Extrait fourni:
==*==

Adopter des modèles de travail flexibles : l’intégration de formes modernes de travail telles que le freelancing, le crowdworking et les modèles hybrides permettent aux entreprises de réagir plus efficacement aux pénuries de main-d’œuvre qualifiée. Ces approches apportent de la flexibilité, ce qui donne aux entreprises l’occasion de puiser dans un vivier de talents plus large et de s’adapter à l’évolution des besoins de la main-d’œuvre. En outre, l’adoption d’une approche fondée sur un écosystème de talents, par le biais de partenariats stratégiques avec des établissements d’enseignement et des associations industrielles, peut contribuer à combler les lacunes en matière de qualifications et à garantir la durabilité du réservoir de talents.

Encourager la participation des femmes et fidéliser les talents seniors : il est essentiel d’accroître le taux d’activité de la main-d’œuvre pour relever les défis démographiques. Les entreprises peuvent y parvenir en créant des incitations telles que des transitions progressives et des modèles de partage de poste afin d’encourager les femmes occupant des postes à temps partiel à passer progressivement à des postes à temps plein. La mise en œuvre de conditions d’emploi flexibles et de programmes sur mesure peut en outre contribuer à motiver et à retenir les salariés seniors expérimentés, dont l’expertise est précieuse.

Des pratiques d’embauche plus flexibles : les entreprises devraient développer des approches d’embauche flexibles au lieu de s’en tenir à des stratégies rigides de « zéro écart ». Cela peut permettre d’atténuer les pénuries de main-d’œuvre et d’assurer un approvisionnement continu en professionnels qualifiés.

Repenser les programmes d’apprentissage pour attirer et retenir les jeunes talents : pour attirer les talents dès le plus jeune âge, les entreprises doivent renforcer l’attrait de l’apprentissage en adaptant les programmes aux intérêts, aux valeurs et aux attentes des jeunes. Il est impératif d’impliquer les apprenties et apprentis potentiels dès le début de leur processus de décision en matière de carrière. Ceci peut être réalisé par le biais de séances d’information ciblées sur les carrières, d’initiatives de sensibilisation et de structures de programmes adaptées qui répondent mieux aux besoins de ce groupe démographique. De telles mesures permettent non seulement d’augmenter le nombre de candidatures, mais aussi d’améliorer les résultats du recrutement à long terme et de consolider le vivier de talents qualifiés.

==*==

Action requise a:
Énumérez les formes modernes de travail que cite l'extrait sur la pénurie de main-d'œuvre qualifiée.
L'extrait et la liste n'ont aucun lien entre eux.

==*==

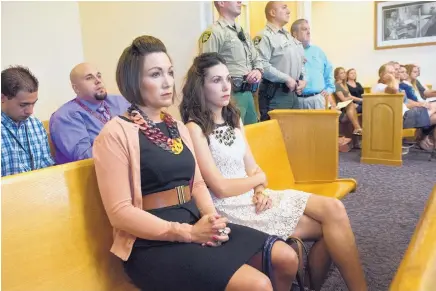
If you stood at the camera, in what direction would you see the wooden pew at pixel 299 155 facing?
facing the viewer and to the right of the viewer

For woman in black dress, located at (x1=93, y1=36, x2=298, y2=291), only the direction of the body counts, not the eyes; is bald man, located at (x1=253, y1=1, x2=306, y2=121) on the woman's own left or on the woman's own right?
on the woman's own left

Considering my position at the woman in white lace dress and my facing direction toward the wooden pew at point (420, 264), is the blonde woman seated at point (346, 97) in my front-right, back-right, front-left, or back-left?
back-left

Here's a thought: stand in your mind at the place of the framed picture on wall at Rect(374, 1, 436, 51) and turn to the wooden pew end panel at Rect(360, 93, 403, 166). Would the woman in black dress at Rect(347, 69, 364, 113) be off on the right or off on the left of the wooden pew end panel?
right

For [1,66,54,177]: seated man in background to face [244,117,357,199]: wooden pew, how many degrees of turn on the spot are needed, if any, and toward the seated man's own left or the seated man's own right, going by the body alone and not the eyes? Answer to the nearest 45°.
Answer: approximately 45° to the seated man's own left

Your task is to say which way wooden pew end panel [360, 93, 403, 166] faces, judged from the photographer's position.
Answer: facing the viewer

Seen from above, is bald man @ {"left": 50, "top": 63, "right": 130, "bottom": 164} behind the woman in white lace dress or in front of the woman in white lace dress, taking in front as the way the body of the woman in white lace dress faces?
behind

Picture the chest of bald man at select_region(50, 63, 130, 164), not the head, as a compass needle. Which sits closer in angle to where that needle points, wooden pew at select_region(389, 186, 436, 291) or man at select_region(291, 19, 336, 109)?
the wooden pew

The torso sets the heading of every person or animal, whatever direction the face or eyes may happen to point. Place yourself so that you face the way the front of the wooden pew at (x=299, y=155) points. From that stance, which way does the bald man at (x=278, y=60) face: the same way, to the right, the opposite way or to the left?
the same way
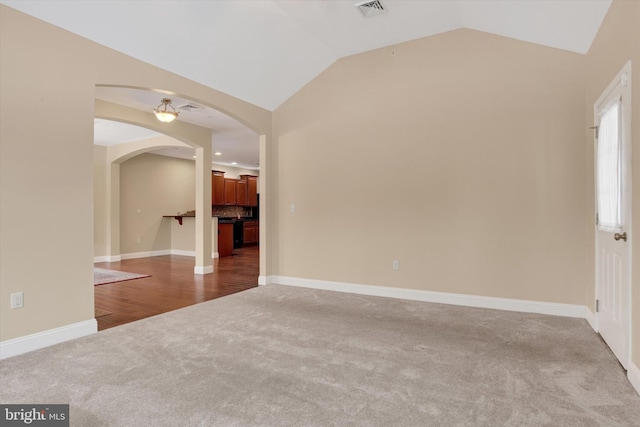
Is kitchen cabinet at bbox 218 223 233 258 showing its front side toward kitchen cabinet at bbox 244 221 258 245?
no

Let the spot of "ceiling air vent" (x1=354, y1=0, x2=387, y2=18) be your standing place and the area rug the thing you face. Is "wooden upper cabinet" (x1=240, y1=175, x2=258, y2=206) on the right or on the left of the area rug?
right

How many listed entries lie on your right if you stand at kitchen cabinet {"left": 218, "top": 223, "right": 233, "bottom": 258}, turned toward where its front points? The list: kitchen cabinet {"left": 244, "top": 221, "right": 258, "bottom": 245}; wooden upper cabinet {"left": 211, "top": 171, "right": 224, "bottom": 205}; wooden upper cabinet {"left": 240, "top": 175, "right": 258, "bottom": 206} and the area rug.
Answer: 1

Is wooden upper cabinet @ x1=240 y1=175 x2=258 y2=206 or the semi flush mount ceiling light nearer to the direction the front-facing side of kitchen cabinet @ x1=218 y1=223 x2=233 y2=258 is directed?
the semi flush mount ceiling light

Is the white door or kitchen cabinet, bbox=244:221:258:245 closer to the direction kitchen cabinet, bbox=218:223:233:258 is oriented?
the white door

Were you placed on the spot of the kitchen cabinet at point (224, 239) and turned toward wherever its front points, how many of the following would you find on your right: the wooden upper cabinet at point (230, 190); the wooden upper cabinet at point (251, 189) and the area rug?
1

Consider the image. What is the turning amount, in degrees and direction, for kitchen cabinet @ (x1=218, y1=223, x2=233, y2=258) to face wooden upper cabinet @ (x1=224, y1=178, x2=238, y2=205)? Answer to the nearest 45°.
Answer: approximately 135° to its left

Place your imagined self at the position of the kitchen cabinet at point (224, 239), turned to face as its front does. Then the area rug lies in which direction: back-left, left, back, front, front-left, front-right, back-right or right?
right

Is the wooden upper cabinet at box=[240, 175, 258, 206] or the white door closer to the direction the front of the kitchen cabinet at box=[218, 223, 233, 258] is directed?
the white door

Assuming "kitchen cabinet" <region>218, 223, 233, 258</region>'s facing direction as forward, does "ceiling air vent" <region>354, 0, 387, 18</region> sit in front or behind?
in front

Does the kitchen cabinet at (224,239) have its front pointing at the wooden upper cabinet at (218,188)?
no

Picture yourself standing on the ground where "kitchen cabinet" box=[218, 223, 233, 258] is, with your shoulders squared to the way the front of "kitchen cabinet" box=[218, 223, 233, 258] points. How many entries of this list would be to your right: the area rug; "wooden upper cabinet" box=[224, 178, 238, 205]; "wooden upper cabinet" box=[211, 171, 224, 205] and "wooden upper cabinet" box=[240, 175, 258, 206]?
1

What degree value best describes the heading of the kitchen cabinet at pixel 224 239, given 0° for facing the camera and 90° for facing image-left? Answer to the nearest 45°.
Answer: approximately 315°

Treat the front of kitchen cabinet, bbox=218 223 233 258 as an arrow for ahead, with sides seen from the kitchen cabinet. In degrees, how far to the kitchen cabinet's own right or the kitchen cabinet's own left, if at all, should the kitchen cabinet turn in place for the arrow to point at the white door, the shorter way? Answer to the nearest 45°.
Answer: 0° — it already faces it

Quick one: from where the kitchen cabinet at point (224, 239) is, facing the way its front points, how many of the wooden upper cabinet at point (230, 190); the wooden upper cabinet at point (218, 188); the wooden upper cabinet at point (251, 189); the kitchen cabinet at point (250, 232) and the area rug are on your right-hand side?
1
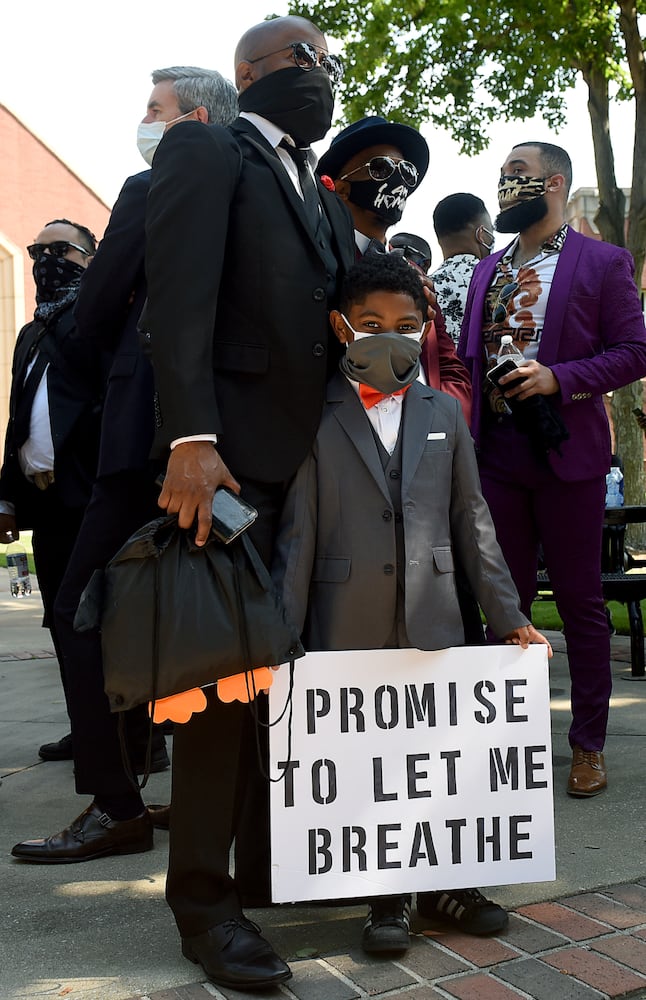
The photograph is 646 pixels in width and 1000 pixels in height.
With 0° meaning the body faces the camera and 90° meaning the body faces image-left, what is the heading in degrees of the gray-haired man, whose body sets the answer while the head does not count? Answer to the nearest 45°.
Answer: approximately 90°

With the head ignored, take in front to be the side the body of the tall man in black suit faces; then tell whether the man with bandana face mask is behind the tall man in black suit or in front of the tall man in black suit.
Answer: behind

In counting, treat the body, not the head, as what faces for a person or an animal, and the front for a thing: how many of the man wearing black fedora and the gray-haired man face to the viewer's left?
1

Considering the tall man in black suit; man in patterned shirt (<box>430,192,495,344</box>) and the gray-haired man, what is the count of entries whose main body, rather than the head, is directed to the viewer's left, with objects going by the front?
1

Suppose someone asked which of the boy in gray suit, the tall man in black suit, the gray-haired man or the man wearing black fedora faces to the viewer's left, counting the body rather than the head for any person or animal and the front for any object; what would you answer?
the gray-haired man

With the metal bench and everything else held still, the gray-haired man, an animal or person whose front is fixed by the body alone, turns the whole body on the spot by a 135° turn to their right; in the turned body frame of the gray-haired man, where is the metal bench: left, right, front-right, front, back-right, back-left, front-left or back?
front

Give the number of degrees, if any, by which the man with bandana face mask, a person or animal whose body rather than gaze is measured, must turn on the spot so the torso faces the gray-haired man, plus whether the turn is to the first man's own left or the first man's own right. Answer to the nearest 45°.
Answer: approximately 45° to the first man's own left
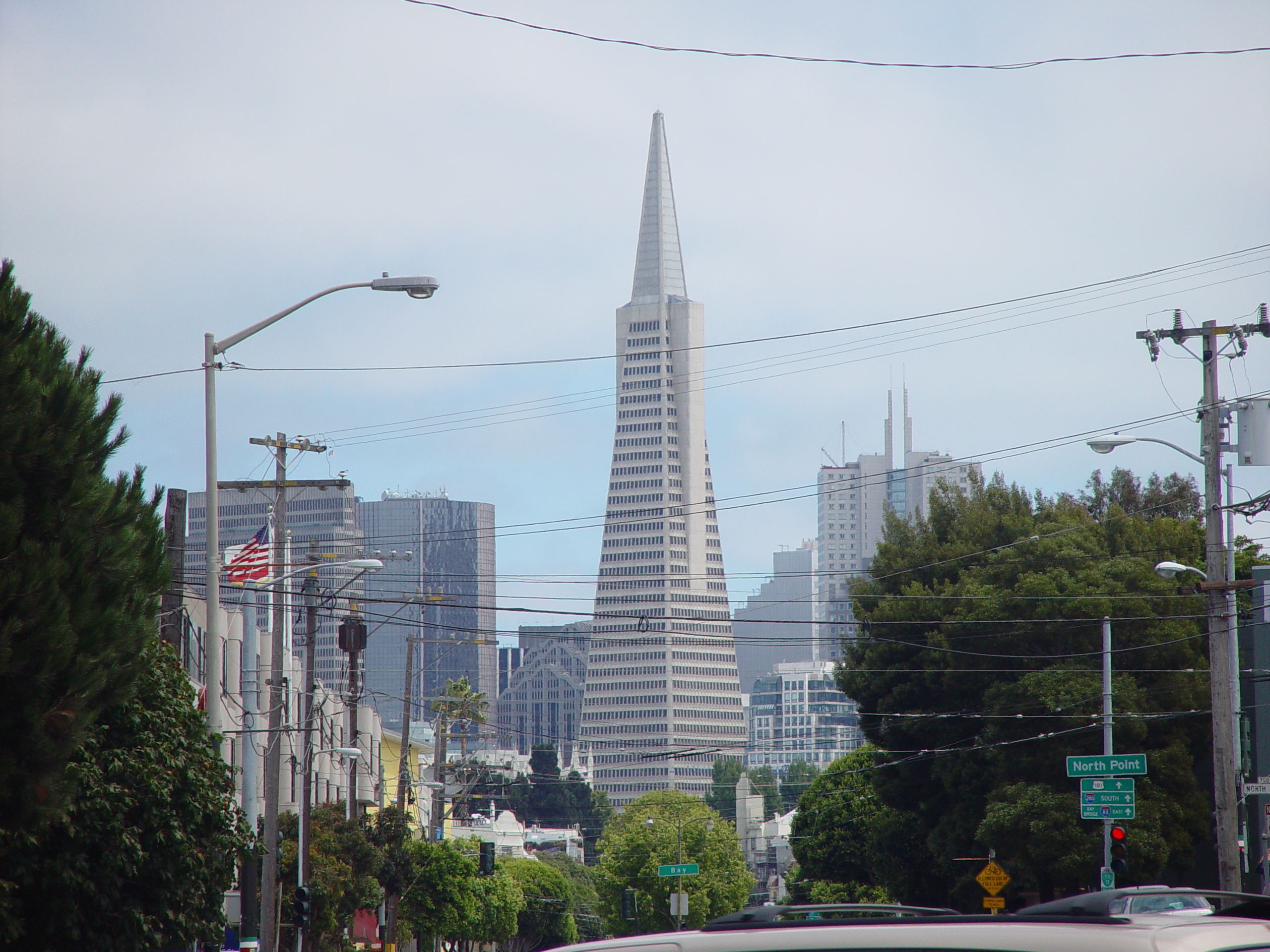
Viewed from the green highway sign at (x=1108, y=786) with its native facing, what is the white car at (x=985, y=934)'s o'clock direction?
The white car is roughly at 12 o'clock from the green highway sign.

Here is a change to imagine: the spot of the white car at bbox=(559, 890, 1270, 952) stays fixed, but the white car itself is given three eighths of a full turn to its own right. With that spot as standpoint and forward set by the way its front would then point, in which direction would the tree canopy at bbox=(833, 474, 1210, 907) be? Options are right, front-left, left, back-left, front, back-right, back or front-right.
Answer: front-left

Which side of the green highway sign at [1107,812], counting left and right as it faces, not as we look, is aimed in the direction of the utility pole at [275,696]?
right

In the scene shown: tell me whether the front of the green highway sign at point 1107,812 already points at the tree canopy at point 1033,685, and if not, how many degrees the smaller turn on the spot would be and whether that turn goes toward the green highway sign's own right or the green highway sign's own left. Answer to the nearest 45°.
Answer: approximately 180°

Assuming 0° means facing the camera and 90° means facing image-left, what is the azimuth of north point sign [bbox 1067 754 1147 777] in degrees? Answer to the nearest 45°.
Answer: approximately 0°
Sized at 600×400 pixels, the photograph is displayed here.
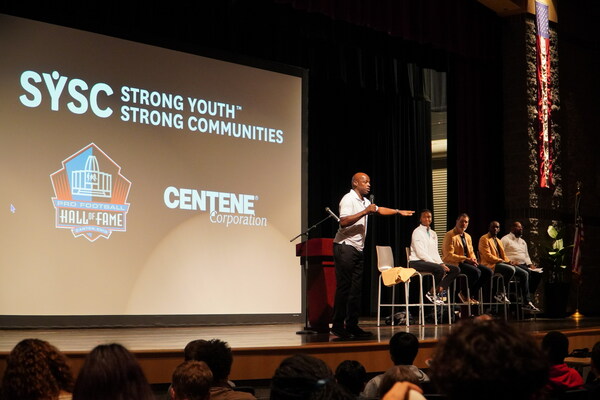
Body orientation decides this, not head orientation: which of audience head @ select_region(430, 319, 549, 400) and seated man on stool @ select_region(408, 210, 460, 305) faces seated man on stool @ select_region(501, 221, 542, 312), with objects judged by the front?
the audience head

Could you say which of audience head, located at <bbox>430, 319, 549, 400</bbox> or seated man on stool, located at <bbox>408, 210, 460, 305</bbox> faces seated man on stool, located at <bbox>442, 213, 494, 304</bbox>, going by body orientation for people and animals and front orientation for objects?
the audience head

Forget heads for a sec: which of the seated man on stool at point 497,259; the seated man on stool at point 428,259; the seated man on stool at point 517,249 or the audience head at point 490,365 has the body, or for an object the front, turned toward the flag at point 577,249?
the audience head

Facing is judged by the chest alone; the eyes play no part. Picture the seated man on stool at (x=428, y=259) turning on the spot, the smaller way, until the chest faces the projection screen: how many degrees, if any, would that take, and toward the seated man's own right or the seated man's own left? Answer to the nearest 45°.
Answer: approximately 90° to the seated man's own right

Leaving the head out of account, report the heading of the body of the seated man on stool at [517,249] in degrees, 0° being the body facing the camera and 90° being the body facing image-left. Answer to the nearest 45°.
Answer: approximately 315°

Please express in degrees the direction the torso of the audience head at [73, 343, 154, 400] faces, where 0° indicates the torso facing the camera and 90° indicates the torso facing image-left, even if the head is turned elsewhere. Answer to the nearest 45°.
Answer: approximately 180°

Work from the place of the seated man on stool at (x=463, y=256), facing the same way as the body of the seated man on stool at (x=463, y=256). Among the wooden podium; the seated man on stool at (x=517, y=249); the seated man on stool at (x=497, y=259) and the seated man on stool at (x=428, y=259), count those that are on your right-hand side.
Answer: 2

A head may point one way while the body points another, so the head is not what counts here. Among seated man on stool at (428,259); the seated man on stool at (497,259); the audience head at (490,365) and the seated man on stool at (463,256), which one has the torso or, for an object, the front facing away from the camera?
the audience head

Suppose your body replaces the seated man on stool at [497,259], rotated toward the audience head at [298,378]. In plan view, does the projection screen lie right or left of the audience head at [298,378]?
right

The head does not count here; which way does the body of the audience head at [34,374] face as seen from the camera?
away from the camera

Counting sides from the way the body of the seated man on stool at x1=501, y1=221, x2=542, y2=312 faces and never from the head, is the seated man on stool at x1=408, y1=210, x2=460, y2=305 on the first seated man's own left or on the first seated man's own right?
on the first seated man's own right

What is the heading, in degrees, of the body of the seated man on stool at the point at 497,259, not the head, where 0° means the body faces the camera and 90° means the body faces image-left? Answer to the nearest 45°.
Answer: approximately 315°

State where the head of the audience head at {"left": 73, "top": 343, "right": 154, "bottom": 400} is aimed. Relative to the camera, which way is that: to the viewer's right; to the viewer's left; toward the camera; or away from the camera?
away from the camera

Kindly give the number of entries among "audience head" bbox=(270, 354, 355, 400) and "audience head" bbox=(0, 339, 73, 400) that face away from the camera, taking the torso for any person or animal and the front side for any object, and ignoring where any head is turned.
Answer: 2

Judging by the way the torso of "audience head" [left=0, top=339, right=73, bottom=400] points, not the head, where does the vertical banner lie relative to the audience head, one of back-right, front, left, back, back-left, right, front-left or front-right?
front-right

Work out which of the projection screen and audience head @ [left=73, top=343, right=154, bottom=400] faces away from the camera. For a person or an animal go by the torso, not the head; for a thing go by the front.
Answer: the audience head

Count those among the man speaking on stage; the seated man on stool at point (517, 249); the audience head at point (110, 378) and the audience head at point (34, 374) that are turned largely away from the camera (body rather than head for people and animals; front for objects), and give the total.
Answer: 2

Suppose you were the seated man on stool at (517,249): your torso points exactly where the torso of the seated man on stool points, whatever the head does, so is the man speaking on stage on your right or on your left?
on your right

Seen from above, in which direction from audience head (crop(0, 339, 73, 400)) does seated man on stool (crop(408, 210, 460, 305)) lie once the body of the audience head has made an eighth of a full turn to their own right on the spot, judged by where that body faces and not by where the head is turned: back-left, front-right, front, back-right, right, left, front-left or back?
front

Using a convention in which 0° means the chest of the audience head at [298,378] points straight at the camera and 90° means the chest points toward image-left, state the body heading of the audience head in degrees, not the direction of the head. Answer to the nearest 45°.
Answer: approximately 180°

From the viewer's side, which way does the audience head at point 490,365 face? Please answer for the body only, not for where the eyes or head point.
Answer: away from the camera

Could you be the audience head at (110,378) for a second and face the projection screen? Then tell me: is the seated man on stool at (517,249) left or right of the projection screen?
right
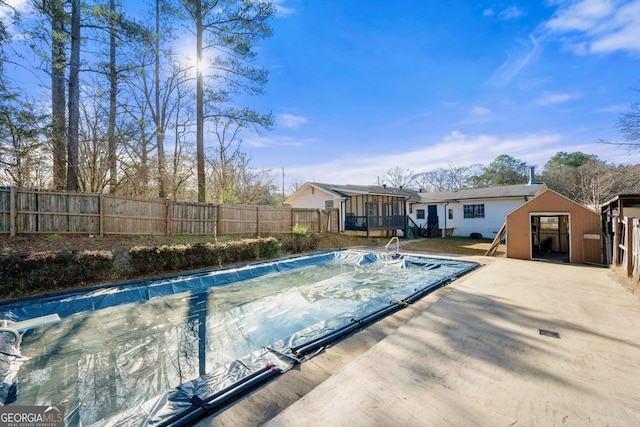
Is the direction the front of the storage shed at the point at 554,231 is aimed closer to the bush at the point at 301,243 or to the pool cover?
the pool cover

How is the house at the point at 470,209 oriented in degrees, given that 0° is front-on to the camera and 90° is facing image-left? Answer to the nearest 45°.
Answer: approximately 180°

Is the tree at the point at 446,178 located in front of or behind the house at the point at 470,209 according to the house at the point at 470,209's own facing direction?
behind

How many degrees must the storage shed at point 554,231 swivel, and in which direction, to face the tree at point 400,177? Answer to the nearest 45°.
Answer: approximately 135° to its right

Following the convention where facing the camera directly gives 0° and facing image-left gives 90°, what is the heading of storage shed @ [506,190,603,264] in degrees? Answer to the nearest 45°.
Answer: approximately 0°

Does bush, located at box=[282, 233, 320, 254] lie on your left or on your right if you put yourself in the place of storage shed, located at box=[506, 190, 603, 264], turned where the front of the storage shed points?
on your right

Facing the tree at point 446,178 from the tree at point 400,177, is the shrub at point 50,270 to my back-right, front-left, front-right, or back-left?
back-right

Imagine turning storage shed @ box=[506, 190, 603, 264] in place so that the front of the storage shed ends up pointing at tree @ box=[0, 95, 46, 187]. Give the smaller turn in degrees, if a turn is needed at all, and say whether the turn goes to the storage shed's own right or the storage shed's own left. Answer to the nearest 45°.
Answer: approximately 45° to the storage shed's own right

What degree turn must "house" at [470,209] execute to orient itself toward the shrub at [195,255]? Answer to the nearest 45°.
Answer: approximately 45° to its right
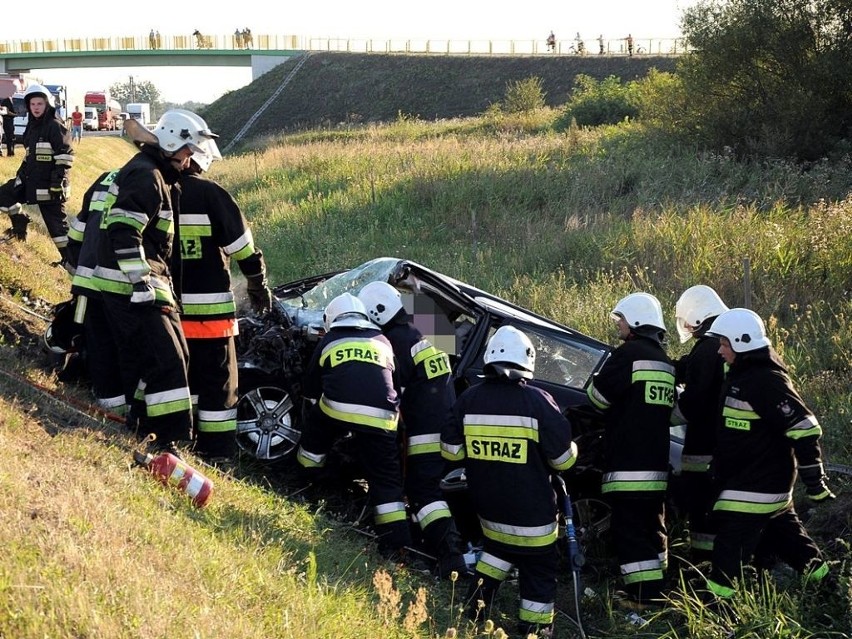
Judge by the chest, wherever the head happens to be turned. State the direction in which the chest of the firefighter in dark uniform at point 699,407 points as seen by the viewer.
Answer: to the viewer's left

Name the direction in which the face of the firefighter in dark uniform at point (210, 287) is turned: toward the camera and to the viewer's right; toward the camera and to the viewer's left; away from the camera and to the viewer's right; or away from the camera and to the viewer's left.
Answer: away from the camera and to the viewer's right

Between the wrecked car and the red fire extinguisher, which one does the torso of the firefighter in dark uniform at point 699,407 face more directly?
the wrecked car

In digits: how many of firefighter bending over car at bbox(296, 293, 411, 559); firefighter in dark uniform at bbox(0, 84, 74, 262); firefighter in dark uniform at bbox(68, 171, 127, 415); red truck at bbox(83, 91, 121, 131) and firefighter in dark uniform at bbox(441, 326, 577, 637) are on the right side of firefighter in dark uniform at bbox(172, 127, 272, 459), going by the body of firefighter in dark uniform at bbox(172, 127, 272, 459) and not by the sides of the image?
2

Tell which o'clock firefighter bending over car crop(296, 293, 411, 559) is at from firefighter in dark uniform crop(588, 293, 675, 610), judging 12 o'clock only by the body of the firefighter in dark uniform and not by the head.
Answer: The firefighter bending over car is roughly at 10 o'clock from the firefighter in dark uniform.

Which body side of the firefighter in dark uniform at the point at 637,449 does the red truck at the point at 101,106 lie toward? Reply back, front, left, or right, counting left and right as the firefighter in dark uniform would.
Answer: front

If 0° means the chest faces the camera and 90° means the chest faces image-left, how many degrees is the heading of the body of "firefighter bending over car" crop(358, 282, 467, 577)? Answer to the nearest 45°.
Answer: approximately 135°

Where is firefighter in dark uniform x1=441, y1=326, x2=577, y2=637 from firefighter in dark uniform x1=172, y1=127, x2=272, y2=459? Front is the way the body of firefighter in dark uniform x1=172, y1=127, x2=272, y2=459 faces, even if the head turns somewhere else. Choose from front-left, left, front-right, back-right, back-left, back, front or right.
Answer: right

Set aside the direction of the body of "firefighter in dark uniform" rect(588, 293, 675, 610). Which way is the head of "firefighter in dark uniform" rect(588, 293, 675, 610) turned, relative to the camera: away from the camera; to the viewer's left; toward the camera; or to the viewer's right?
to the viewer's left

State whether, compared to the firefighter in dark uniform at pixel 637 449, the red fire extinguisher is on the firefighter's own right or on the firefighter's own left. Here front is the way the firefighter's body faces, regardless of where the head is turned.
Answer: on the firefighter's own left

==*==

Action requise b:
Recopiez sans rien modifier les lignes de la liste allant de celle qui contient « Set aside the » jusqu'à la fin de la liste, cette première ligne comprise.

Réponse rédigée a:
- le freelancing
- le crowdworking
- les modèles hybrides

Réponse rédigée b:
Set aside the direction of the body of "firefighter in dark uniform" rect(588, 293, 675, 610). Which way is the head of "firefighter in dark uniform" rect(588, 293, 675, 610) turned, relative to the camera: away from the camera; to the viewer's left; toward the camera; or to the viewer's right?
to the viewer's left

State whether, compared to the firefighter in dark uniform at pixel 637 449, the red fire extinguisher is on the firefighter's own right or on the firefighter's own left. Here front is the way the firefighter's body faces, regardless of where the head is turned.
Answer: on the firefighter's own left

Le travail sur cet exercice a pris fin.